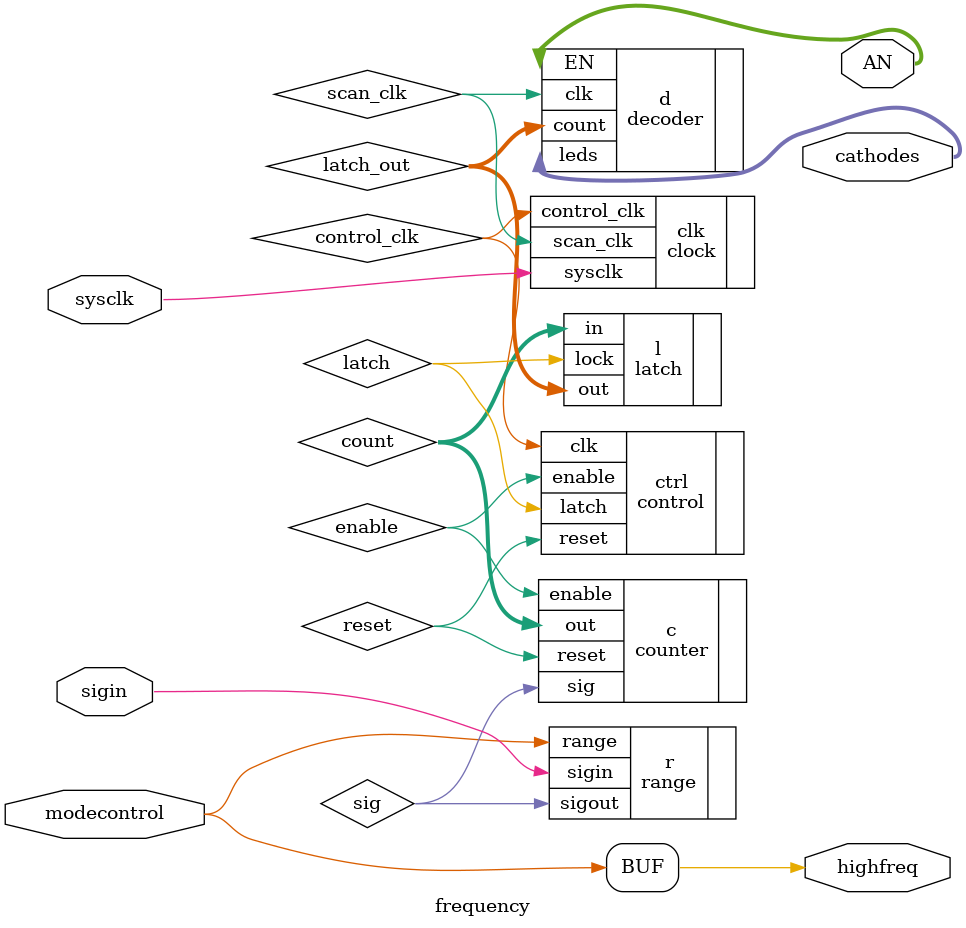
<source format=v>
module frequency (sigin, sysclk, modecontrol, highfreq, cathodes, AN);
input sigin, sysclk, modecontrol;
output highfreq;
output [7:0] cathodes;
output [3:0] AN;

wire [15:0] count, latch_out;
wire scan_clk, control_clk, reset, enable, latch, sig;

assign highfreq = modecontrol;
clock clk(.sysclk(sysclk), .scan_clk(scan_clk), .control_clk(control_clk));
counter c(.reset(reset), .enable(enable), .sig(sig), .out(count));
control ctrl(.clk(control_clk), .reset(reset), .enable(enable), .latch(latch));
range r(.range(modecontrol), .sigin(sigin), .sigout(sig));
latch l(.lock(latch), .in(count), .out(latch_out));
decoder d(.clk(scan_clk), .count(latch_out), .leds(cathodes), .EN(AN));

endmodule

</source>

▸ Task: Go through the entries above and pull out each line with "output" in it.

▸ Exercise result:
output highfreq;
output [7:0] cathodes;
output [3:0] AN;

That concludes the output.